* Data for this task:
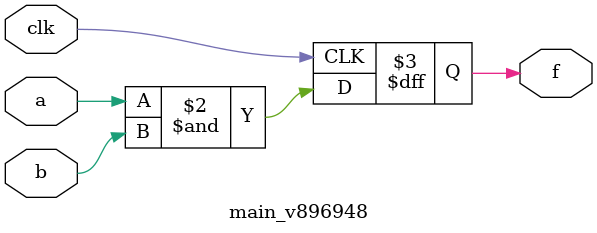
<source format=v>

`default_nettype none

module main (
 input vclk,
 output v67a08b,
 output [0:6] vinit
);
 wire w0;
 wire w1;
 wire w2;
 wire w3;
 wire w4;
 wire w5;
 wire w6;
 wire w7;
 assign v67a08b = w2;
 assign w6 = vclk;
 assign w7 = vclk;
 assign w7 = w6;
 v7c0ae7 vbbcc5c (
  .v2efea4(w0),
  .v0daa9e(w6)
 );
 main_v896948 v896948 (
  .clk(w0),
  .a(w1),
  .f(w2),
  .b(w5)
 );
 vb734f6 v02991b (
  .v9fb85f(w1)
 );
 v7c0ae7 v682b05 (
  .v2efea4(w3),
  .v0daa9e(w7)
 );
 v100245 v2d0e5a (
  .vf45266(w3),
  .v6cebb8(w4)
 );
 v100245 v51eefa (
  .vf45266(w4),
  .v6cebb8(w5)
 );
 assign vinit = 7'b0000000;
endmodule

/*-------------------------------------------------*/
/*--   */
/*-- - - - - - - - - - - - - - - - - - - - - - - --*/
/*-- 
/*-------------------------------------------------*/
//---- Top entity
module v7c0ae7 (
 input v0daa9e,
 output v2efea4
);
 wire w0;
 wire w1;
 assign v2efea4 = w0;
 assign w1 = v0daa9e;
 v7c0ae7_v0bf905 v0bf905 (
  .clk_1hz(w0),
  .clk(w1)
 );
endmodule

/*-------------------------------------------------*/
/*-- Bomba_x1  */
/*-- - - - - - - - - - - - - - - - - - - - - - - --*/
/*-- Bombeo de bits. Una pulsación por segundo
/*-------------------------------------------------*/

module v7c0ae7_v0bf905 (
 input clk,
 output clk_1hz
);
 //-- module bomba_x1(input wire clk, output wire clk_1hz)
 
 //-- Bombeo de bits a 1Hz (1 pulsacion por segundo)
 
 //-- Constante para dividir y obtener una frecuencia de 2Hz
 localparam M = 6000000;
 
 //-- Calcular el numero de bits para almacenar M
 localparam N = $clog2(M);
 
 //-- Registro del divisor
 reg [N-1:0] divcounter;
 
 //-- Contador modulo M. tras M pulsos de relog vuelve a 0
 always @(posedge clk)
   divcounter <= (divcounter == M - 1) ? 0 : divcounter + 1;
 
 //-- Obtener la señal de 2Hz. La señal no tiene ciclo del 50%
 wire clk_2hz;
 assign clk_2hz = divcounter[N-1]; 
 
 //-- Usamos un biestable T para dividir entre 2 y obtener una señal
 //-- de 1Hz y ciclo del 50%
 reg T = 0;
 always @(posedge clk_2hz)
   T <= ~T;
   
 //-- Señal de salida de 1Hz y ciclo del 50%
 assign clk_1hz = T;
   
 //endmodule
  
 
 
endmodule
//---- Top entity
module vb734f6 (
 output v9fb85f
);
 wire w0;
 assign v9fb85f = w0;
 vb734f6_vb2eccd vb2eccd (
  .q(w0)
 );
endmodule

/*-------------------------------------------------*/
/*-- 1  */
/*-- - - - - - - - - - - - - - - - - - - - - - - --*/
/*-- Un bit constante a 1
/*-------------------------------------------------*/

module vb734f6_vb2eccd (
 output q
);
 //-- Bit constante a 1
 assign q = 1'b1;
 
 
endmodule
//---- Top entity
module v100245 (
 input vf45266,
 output v6cebb8
);
 wire w0;
 wire w1;
 assign w0 = vf45266;
 assign v6cebb8 = w1;
 v100245_v83141e v83141e (
  .T(w0),
  .q(w1)
 );
endmodule

/*-------------------------------------------------*/
/*-- Divisor2  */
/*-- - - - - - - - - - - - - - - - - - - - - - - --*/
/*-- Divisor de frecuencia entre 2
/*-------------------------------------------------*/

module v100245_v83141e (
 input T,
 output q
);
 reg _q = 0;
 
 always @(posedge T)
   _q <= ~_q;
   
 assign q = _q;
 
endmodule

module main_v896948 (
 input clk,
 input a,
 input b,
 output f
);
 
 reg f;
 
 always @ (posedge clk)
   begin
     f <= a & b;
   end
endmodule

</source>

* Work item: Please return all of the entries word for word, excluding the pictures.

* Written answer:
<source format=v>

`default_nettype none

module main (
 input vclk,
 output v67a08b,
 output [0:6] vinit
);
 wire w0;
 wire w1;
 wire w2;
 wire w3;
 wire w4;
 wire w5;
 wire w6;
 wire w7;
 assign v67a08b = w2;
 assign w6 = vclk;
 assign w7 = vclk;
 assign w7 = w6;
 v7c0ae7 vbbcc5c (
  .v2efea4(w0),
  .v0daa9e(w6)
 );
 main_v896948 v896948 (
  .clk(w0),
  .a(w1),
  .f(w2),
  .b(w5)
 );
 vb734f6 v02991b (
  .v9fb85f(w1)
 );
 v7c0ae7 v682b05 (
  .v2efea4(w3),
  .v0daa9e(w7)
 );
 v100245 v2d0e5a (
  .vf45266(w3),
  .v6cebb8(w4)
 );
 v100245 v51eefa (
  .vf45266(w4),
  .v6cebb8(w5)
 );
 assign vinit = 7'b0000000;
endmodule

/*-------------------------------------------------*/
/*--   */
/*-- - - - - - - - - - - - - - - - - - - - - - - --*/
/*-- 
/*-------------------------------------------------*/
//---- Top entity
module v7c0ae7 (
 input v0daa9e,
 output v2efea4
);
 wire w0;
 wire w1;
 assign v2efea4 = w0;
 assign w1 = v0daa9e;
 v7c0ae7_v0bf905 v0bf905 (
  .clk_1hz(w0),
  .clk(w1)
 );
endmodule

/*-------------------------------------------------*/
/*-- Bomba_x1  */
/*-- - - - - - - - - - - - - - - - - - - - - - - --*/
/*-- Bombeo de bits. Una pulsación por segundo
/*-------------------------------------------------*/

module v7c0ae7_v0bf905 (
 input clk,
 output clk_1hz
);
 //-- module bomba_x1(input wire clk, output wire clk_1hz)
 
 //-- Bombeo de bits a 1Hz (1 pulsacion por segundo)
 
 //-- Constante para dividir y obtener una frecuencia de 2Hz
 localparam M = 6000000;
 
 //-- Calcular el numero de bits para almacenar M
 localparam N = $clog2(M);
 
 //-- Registro del divisor
 reg [N-1:0] divcounter;
 
 //-- Contador modulo M. tras M pulsos de relog vuelve a 0
 always @(posedge clk)
   divcounter <= (divcounter == M - 1) ? 0 : divcounter + 1;
 
 //-- Obtener la señal de 2Hz. La señal no tiene ciclo del 50%
 wire clk_2hz;
 assign clk_2hz = divcounter[N-1]; 
 
 //-- Usamos un biestable T para dividir entre 2 y obtener una señal
 //-- de 1Hz y ciclo del 50%
 reg T = 0;
 always @(posedge clk_2hz)
   T <= ~T;
   
 //-- Señal de salida de 1Hz y ciclo del 50%
 assign clk_1hz = T;
   
 //endmodule
  
 
 
endmodule
//---- Top entity
module vb734f6 (
 output v9fb85f
);
 wire w0;
 assign v9fb85f = w0;
 vb734f6_vb2eccd vb2eccd (
  .q(w0)
 );
endmodule

/*-------------------------------------------------*/
/*-- 1  */
/*-- - - - - - - - - - - - - - - - - - - - - - - --*/
/*-- Un bit constante a 1
/*-------------------------------------------------*/

module vb734f6_vb2eccd (
 output q
);
 //-- Bit constante a 1
 assign q = 1'b1;
 
 
endmodule
//---- Top entity
module v100245 (
 input vf45266,
 output v6cebb8
);
 wire w0;
 wire w1;
 assign w0 = vf45266;
 assign v6cebb8 = w1;
 v100245_v83141e v83141e (
  .T(w0),
  .q(w1)
 );
endmodule

/*-------------------------------------------------*/
/*-- Divisor2  */
/*-- - - - - - - - - - - - - - - - - - - - - - - --*/
/*-- Divisor de frecuencia entre 2
/*-------------------------------------------------*/

module v100245_v83141e (
 input T,
 output q
);
 reg _q = 0;
 
 always @(posedge T)
   _q <= ~_q;
   
 assign q = _q;
 
endmodule

module main_v896948 (
 input clk,
 input a,
 input b,
 output f
);
 
 reg f;
 
 always @ (posedge clk)
   begin
     f <= a & b;
   end
endmodule

</source>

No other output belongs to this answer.